▸ **SOURCE RECORDS**
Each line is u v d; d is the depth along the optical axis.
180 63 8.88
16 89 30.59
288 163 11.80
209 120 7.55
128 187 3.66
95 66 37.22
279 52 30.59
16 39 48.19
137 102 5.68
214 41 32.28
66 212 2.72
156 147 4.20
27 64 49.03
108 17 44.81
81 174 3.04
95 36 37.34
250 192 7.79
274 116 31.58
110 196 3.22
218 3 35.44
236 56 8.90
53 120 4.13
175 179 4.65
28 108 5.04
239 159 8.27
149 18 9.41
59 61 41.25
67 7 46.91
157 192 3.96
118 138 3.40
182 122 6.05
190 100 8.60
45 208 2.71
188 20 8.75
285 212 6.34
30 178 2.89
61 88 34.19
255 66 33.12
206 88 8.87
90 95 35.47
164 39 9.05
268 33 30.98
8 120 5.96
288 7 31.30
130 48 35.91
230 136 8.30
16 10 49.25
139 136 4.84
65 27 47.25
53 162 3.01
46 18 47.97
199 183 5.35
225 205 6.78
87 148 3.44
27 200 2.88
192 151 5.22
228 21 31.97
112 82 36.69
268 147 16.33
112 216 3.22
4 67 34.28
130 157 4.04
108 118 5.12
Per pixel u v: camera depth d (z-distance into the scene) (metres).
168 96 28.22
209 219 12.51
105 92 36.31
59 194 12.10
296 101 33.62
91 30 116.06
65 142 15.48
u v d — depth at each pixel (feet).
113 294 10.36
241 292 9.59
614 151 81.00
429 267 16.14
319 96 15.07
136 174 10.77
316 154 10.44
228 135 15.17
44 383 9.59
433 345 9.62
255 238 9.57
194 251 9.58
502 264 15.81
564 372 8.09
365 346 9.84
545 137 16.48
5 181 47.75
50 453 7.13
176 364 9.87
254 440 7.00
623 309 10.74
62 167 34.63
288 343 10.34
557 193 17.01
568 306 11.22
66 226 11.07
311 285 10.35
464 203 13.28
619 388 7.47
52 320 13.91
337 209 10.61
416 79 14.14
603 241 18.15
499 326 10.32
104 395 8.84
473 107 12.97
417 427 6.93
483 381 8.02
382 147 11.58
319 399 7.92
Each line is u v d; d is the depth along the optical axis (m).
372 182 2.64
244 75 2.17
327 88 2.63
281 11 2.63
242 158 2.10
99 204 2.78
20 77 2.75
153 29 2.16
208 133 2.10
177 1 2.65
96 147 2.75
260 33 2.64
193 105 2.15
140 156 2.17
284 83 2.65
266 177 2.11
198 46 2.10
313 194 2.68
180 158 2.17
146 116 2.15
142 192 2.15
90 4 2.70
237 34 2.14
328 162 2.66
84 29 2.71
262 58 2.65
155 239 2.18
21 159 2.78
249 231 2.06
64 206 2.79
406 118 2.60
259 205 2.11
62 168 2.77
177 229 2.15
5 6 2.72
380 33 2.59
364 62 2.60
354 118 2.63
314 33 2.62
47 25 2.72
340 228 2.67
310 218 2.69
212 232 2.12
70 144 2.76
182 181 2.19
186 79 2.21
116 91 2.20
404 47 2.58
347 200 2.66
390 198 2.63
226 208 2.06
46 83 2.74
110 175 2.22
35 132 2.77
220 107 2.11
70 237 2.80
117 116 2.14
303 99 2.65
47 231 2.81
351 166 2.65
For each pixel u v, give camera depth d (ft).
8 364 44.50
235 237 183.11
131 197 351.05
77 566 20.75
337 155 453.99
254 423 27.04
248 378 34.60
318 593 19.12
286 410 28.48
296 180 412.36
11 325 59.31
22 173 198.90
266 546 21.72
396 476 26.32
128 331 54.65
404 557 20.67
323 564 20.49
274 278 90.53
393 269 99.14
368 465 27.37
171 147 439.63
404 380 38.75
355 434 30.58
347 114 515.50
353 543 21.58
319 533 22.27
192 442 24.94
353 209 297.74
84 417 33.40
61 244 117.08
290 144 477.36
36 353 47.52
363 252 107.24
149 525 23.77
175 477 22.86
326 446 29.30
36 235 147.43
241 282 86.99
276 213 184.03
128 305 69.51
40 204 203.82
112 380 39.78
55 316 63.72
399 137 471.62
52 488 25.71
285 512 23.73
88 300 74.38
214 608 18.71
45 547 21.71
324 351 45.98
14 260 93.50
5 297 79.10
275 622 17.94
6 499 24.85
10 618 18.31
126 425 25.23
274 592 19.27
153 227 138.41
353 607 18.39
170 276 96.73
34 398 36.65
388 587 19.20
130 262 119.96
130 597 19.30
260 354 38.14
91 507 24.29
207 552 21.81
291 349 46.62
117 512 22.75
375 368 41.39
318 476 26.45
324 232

▸ **ASSIGNMENT**
Transcribe the material above in full, keeping every word.

▸ **SOLUTION FOR THIS EXERCISE**
Each line is u v d; d is the depth along the optical axis.
180 63 8.88
16 89 30.59
288 163 11.80
209 120 7.55
128 187 3.66
95 66 37.22
279 52 30.59
16 39 48.19
137 102 5.68
214 41 32.28
66 212 2.72
156 147 4.20
27 64 49.03
108 17 44.81
81 174 3.04
95 36 37.34
250 192 7.79
274 116 31.58
110 196 3.22
218 3 35.44
236 56 8.90
53 120 4.13
175 179 4.65
28 108 5.04
239 159 8.27
149 18 9.41
59 61 41.25
67 7 46.91
157 192 3.96
118 138 3.40
182 122 6.05
190 100 8.60
45 208 2.71
188 20 8.75
285 212 6.34
30 178 2.89
61 88 34.19
255 66 33.12
206 88 8.87
90 95 35.47
164 39 9.05
268 33 30.98
8 120 5.96
288 7 31.30
130 48 35.91
230 136 8.30
16 10 49.25
139 136 4.84
65 27 47.25
53 162 3.01
46 18 47.97
199 183 5.35
225 205 6.78
87 148 3.44
27 200 2.88
192 151 5.22
228 21 31.97
112 82 36.69
268 147 16.33
112 216 3.22
4 67 34.28
130 157 4.04
108 118 5.12
Per pixel u v: camera depth d (z-distance into the scene) (metres).
168 96 28.22
209 219 12.51
105 92 36.31
59 194 12.10
296 101 33.62
91 30 116.06
65 142 15.48
u v d — depth at each pixel (feet).
113 294 10.36
241 292 9.59
614 151 81.00
429 267 16.14
319 96 15.07
136 174 10.77
316 154 10.44
228 135 15.17
44 383 9.59
433 345 9.62
255 238 9.57
194 251 9.58
502 264 15.81
564 372 8.09
365 346 9.84
545 137 16.48
5 181 47.75
50 453 7.13
176 364 9.87
254 440 7.00
623 309 10.74
62 167 34.63
288 343 10.34
557 193 17.01
568 306 11.22
66 226 11.07
311 285 10.35
464 203 13.28
619 388 7.47
52 320 13.91
337 209 10.61
416 79 14.14
603 241 18.15
499 326 10.32
104 395 8.84
473 107 12.97
417 427 6.93
483 381 8.02
382 147 11.58
319 399 7.92
Each line is u v d; d is the depth along the optical axis (m).
372 182 2.64
244 75 2.17
327 88 2.63
281 11 2.63
242 158 2.10
99 204 2.78
20 77 2.75
153 29 2.16
208 133 2.10
177 1 2.65
96 147 2.75
260 33 2.64
193 105 2.15
140 156 2.17
284 83 2.65
266 177 2.11
198 46 2.10
313 194 2.68
180 158 2.17
146 116 2.15
142 192 2.15
90 4 2.70
237 34 2.14
328 162 2.66
84 29 2.71
262 58 2.65
155 239 2.18
21 159 2.78
249 231 2.06
64 206 2.79
406 118 2.60
259 205 2.11
62 168 2.77
177 229 2.15
5 6 2.72
380 33 2.59
364 62 2.60
354 118 2.63
314 33 2.62
47 25 2.72
340 228 2.67
310 218 2.69
212 232 2.12
70 144 2.76
182 181 2.19
186 79 2.21
116 91 2.20
404 47 2.58
347 200 2.66
390 198 2.63
226 208 2.06
46 83 2.74
110 175 2.22
35 132 2.77
220 107 2.11
70 237 2.80
117 116 2.14
303 99 2.65
47 231 2.81
351 166 2.65
For each pixel u v, give camera depth d (ft).
8 364 44.50
235 237 183.11
131 197 351.05
77 566 20.75
337 155 453.99
254 423 27.04
248 378 34.60
318 593 19.12
286 410 28.48
296 180 412.36
11 325 59.31
22 173 198.90
266 546 21.72
396 476 26.32
128 331 54.65
404 557 20.67
323 564 20.49
274 278 90.53
393 269 99.14
368 465 27.37
171 147 439.63
404 380 38.75
355 434 30.58
347 114 515.50
353 543 21.58
319 533 22.27
192 442 24.94
353 209 297.74
84 417 33.40
61 244 117.08
290 144 477.36
36 353 47.52
363 252 107.24
149 525 23.77
175 477 22.86
326 446 29.30
36 235 147.43
241 282 86.99
276 213 184.03
128 305 69.51
40 204 203.82
112 380 39.78
55 316 63.72
399 137 471.62
52 488 25.71
285 512 23.73
88 300 74.38
214 608 18.71
45 547 21.71
324 351 45.98
14 260 93.50
5 297 79.10
275 622 17.94
6 499 24.85
10 618 18.31
126 425 25.23
274 592 19.27
153 227 138.41
353 607 18.39
170 276 96.73
34 398 36.65
388 587 19.20
130 262 119.96
130 597 19.30
260 354 38.14
91 507 24.29
207 552 21.81
291 349 46.62
117 512 22.75
375 368 41.39
318 476 26.45
324 232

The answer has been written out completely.